[[ Exercise data, beginning ]]

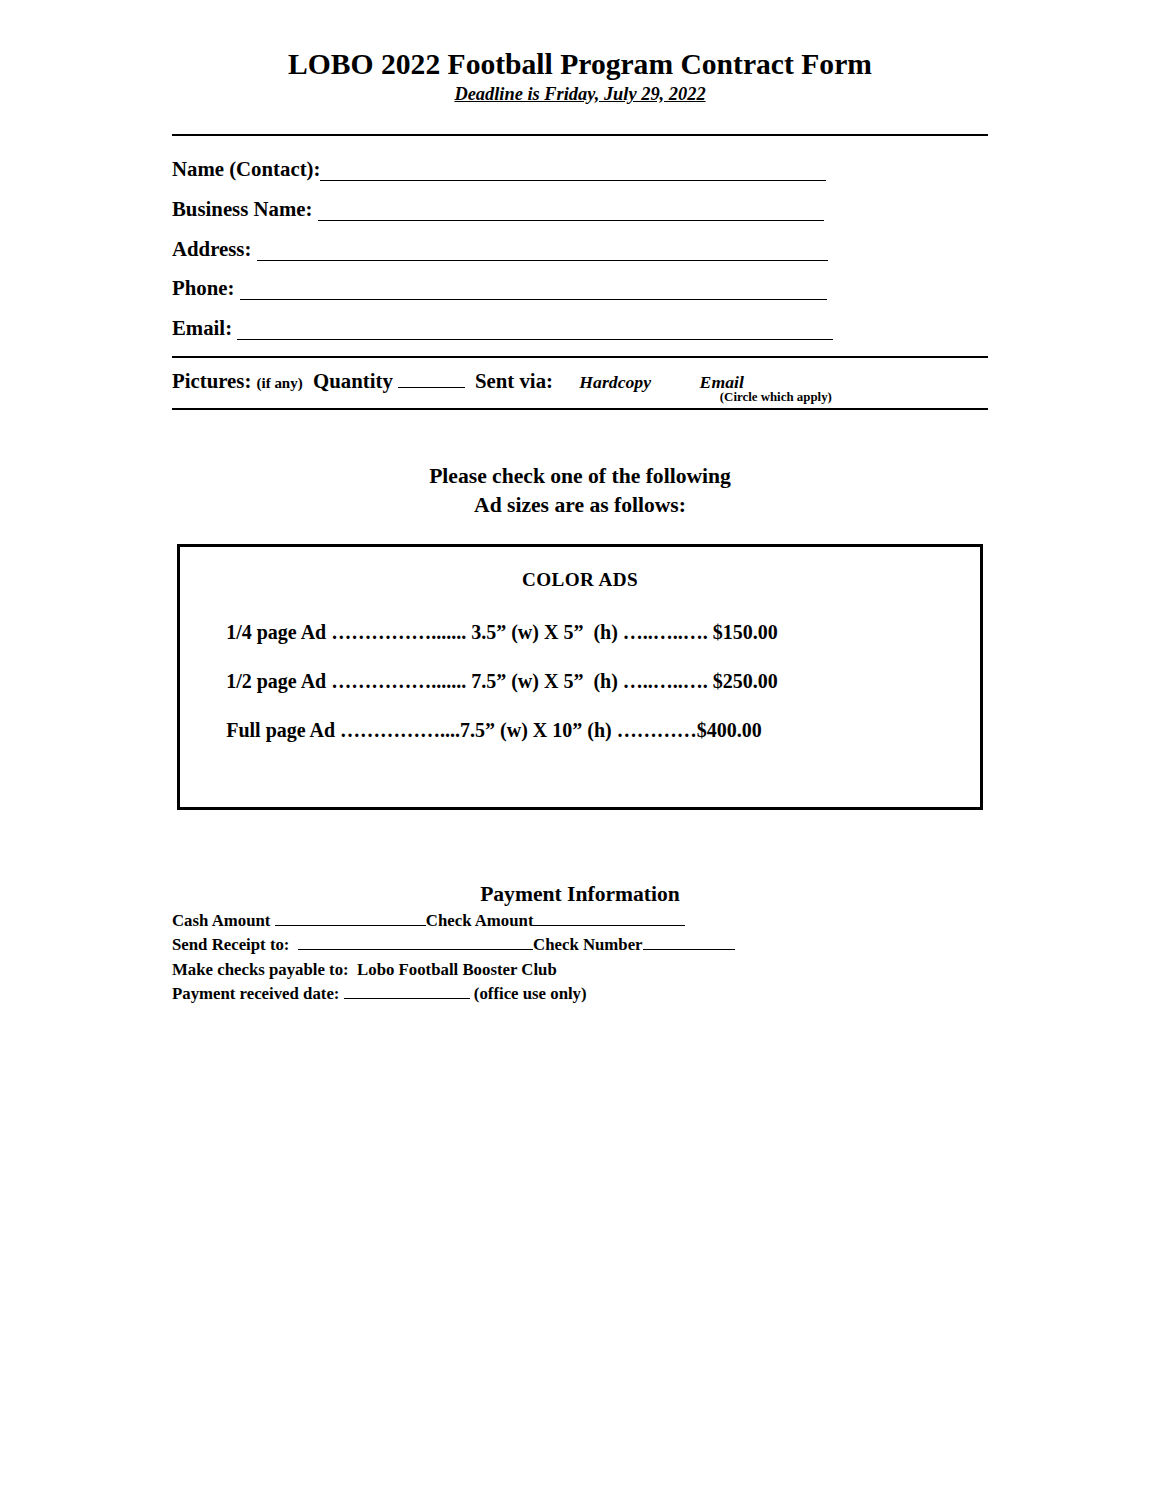LOBO 2022 Football Program Contract Form
Deadline is Friday, July 29, 2022
Name (Contact):
Business Name:
Address:
Phone:
Email:
Pictures: (if any) Quantity Sent via: Hardcopy Email
(Circle which apply)
Please check one of the following
Ad sizes are as follows:
COLOR ADS
1/4 page Ad ……………....... 3.5” (w) X 5” (h) …..…..…. $150.00
1/2 page Ad ……………....... 7.5” (w) X 5” (h) …..…..…. $250.00
Full page Ad ……………....7.5” (w) X 10” (h) …………$400.00
Payment Information
Cash Amount Check Amount
Send Receipt to: Check Number
Make checks payable to: Lobo Football Booster Club
Payment received date: (office use only)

[[ Exercise data, end ]]

Your task
Please copy every line in the entries where "page" appears.

Reply to the exercise
1/4 page Ad ……………....... 3.5” (w) X 5” (h) …..…..…. $150.00
1/2 page Ad ……………....... 7.5” (w) X 5” (h) …..…..…. $250.00
Full page Ad ……………....7.5” (w) X 10” (h) …………$400.00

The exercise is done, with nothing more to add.